=== Section Start ===

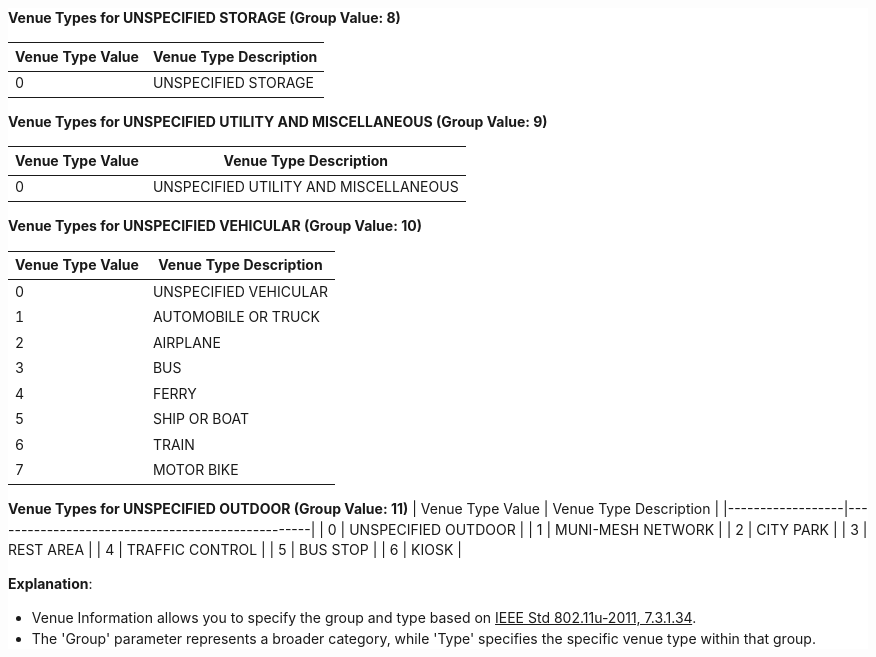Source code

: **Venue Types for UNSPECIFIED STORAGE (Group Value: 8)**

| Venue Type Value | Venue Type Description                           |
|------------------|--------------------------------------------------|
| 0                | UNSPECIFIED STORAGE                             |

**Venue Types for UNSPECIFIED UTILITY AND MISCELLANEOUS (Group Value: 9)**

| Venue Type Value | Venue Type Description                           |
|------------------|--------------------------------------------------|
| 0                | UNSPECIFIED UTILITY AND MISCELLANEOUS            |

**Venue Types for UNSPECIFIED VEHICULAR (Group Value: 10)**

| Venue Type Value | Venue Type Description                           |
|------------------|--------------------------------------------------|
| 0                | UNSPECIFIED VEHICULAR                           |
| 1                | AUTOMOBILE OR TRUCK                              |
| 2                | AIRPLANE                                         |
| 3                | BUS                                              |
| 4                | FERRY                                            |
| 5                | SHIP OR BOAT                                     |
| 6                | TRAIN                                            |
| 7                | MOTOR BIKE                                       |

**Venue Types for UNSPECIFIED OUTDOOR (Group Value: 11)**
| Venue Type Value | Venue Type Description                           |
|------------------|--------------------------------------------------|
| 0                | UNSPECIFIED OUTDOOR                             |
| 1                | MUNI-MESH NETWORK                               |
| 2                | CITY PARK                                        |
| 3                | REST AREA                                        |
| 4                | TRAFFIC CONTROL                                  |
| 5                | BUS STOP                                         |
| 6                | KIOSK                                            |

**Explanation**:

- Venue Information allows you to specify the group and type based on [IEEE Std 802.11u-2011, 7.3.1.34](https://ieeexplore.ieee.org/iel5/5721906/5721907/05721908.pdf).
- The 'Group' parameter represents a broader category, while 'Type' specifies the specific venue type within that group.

=== Section End ===
=== Section Start ===

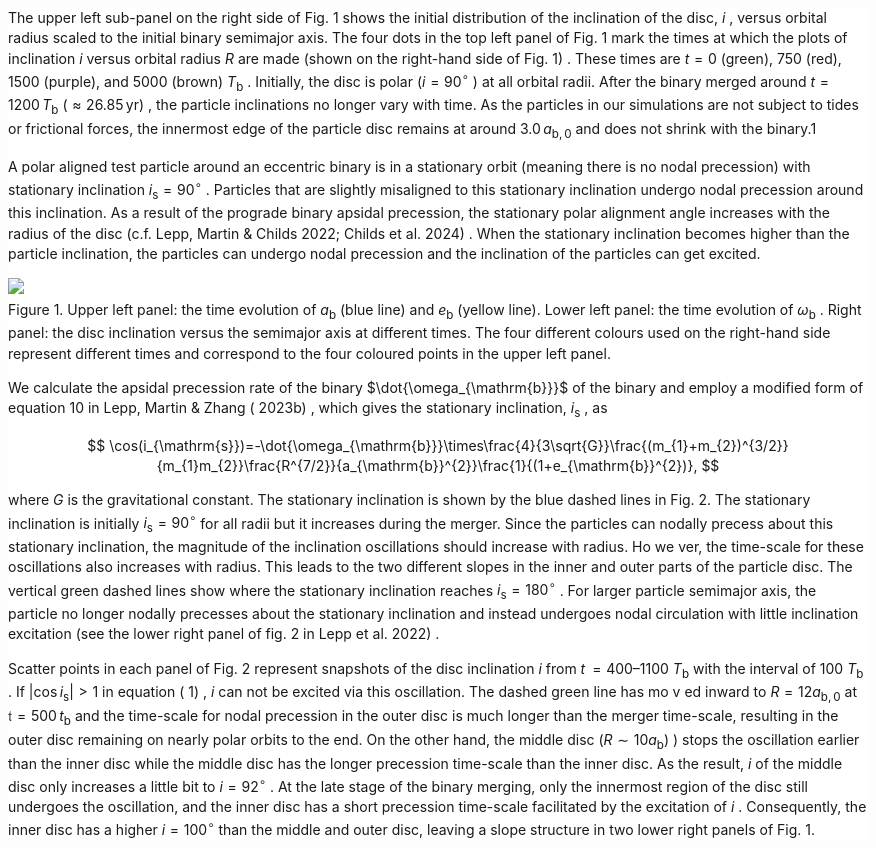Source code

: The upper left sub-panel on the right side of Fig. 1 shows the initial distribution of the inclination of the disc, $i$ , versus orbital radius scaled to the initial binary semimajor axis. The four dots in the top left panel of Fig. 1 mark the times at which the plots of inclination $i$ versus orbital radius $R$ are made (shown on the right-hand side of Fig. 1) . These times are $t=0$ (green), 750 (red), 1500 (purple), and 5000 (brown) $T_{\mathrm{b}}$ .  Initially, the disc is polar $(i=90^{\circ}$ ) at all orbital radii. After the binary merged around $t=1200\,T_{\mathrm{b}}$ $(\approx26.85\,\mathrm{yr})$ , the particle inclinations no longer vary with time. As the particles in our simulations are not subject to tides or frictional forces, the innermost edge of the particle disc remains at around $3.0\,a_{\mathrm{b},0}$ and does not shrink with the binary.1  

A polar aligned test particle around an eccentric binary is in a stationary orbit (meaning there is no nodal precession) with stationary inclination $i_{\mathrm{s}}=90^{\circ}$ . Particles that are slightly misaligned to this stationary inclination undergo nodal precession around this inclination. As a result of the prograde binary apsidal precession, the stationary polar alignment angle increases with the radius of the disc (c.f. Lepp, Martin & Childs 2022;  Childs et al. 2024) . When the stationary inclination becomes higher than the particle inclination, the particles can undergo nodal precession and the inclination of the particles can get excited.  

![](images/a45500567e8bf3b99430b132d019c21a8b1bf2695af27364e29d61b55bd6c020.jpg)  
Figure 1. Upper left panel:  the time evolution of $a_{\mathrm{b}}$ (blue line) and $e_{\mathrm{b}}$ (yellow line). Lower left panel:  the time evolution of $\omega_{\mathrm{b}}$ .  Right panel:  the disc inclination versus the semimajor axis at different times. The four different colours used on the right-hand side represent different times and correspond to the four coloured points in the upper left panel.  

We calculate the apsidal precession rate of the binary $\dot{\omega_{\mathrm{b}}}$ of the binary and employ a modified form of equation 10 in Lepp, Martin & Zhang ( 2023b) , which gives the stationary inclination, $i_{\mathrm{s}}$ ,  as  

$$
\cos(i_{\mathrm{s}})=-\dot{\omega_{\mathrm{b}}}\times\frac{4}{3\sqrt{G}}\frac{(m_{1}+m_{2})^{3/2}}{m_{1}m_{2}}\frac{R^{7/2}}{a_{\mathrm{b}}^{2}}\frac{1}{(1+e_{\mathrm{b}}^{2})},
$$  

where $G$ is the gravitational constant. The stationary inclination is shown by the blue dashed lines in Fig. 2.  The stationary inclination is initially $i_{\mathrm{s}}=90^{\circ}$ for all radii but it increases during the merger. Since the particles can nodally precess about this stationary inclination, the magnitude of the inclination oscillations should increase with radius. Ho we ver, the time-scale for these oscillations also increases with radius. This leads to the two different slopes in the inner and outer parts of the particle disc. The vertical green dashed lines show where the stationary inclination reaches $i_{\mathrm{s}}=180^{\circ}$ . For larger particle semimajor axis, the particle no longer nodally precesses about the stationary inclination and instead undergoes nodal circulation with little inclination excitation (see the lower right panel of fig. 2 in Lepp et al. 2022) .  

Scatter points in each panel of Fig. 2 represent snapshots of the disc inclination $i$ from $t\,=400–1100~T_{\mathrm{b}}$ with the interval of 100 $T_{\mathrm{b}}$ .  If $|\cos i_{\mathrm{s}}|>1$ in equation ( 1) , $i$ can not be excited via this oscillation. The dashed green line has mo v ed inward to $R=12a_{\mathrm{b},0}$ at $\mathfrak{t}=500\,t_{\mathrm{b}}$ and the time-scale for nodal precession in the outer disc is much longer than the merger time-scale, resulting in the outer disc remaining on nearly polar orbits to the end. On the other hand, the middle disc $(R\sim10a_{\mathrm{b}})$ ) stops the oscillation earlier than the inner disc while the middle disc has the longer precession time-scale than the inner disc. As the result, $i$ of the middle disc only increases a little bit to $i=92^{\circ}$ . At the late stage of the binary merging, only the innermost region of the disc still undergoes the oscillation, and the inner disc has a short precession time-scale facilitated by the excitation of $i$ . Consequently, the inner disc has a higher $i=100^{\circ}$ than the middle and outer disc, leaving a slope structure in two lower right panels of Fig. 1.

=== Section End ===
=== Section Start ===

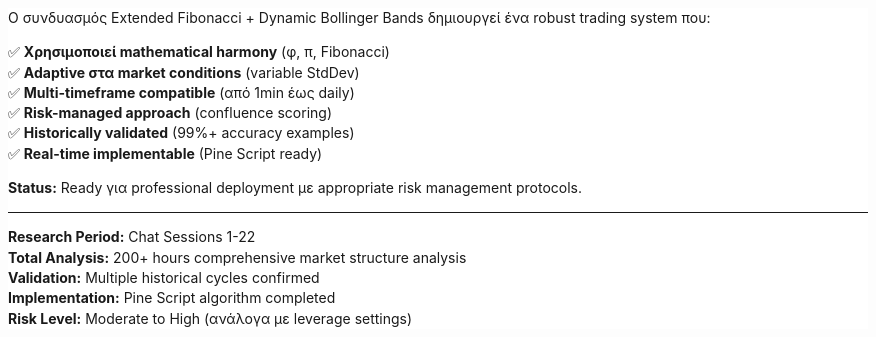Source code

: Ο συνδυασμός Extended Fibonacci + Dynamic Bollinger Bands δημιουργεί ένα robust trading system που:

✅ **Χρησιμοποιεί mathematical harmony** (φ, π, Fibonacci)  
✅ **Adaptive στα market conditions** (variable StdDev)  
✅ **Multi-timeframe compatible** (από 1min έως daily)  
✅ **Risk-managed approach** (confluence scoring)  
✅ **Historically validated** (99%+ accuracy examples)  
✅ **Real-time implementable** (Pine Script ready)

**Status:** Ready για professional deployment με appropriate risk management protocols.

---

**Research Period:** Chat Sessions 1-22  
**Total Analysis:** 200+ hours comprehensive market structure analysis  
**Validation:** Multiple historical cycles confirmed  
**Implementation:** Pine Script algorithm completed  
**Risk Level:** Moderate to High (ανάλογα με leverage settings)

=== Section End ===

* _Directions_
Rewrite the part of the entries that opens with the line containing "Chat Sessions 1-22" and closes with the line containing "με leverage settings)", both lines included, as a Markdown table with the columns Row and Line. Give each line its own numbered row and omit blank lines.

* _Result_
| Row | Line |
|---|---|
| 1 | **Research Period:** Chat Sessions 1-22   |
| 2 | **Total Analysis:** 200+ hours comprehensive market structure analysis   |
| 3 | **Validation:** Multiple historical cycles confirmed   |
| 4 | **Implementation:** Pine Script algorithm completed   |
| 5 | **Risk Level:** Moderate to High (ανάλογα με leverage settings) |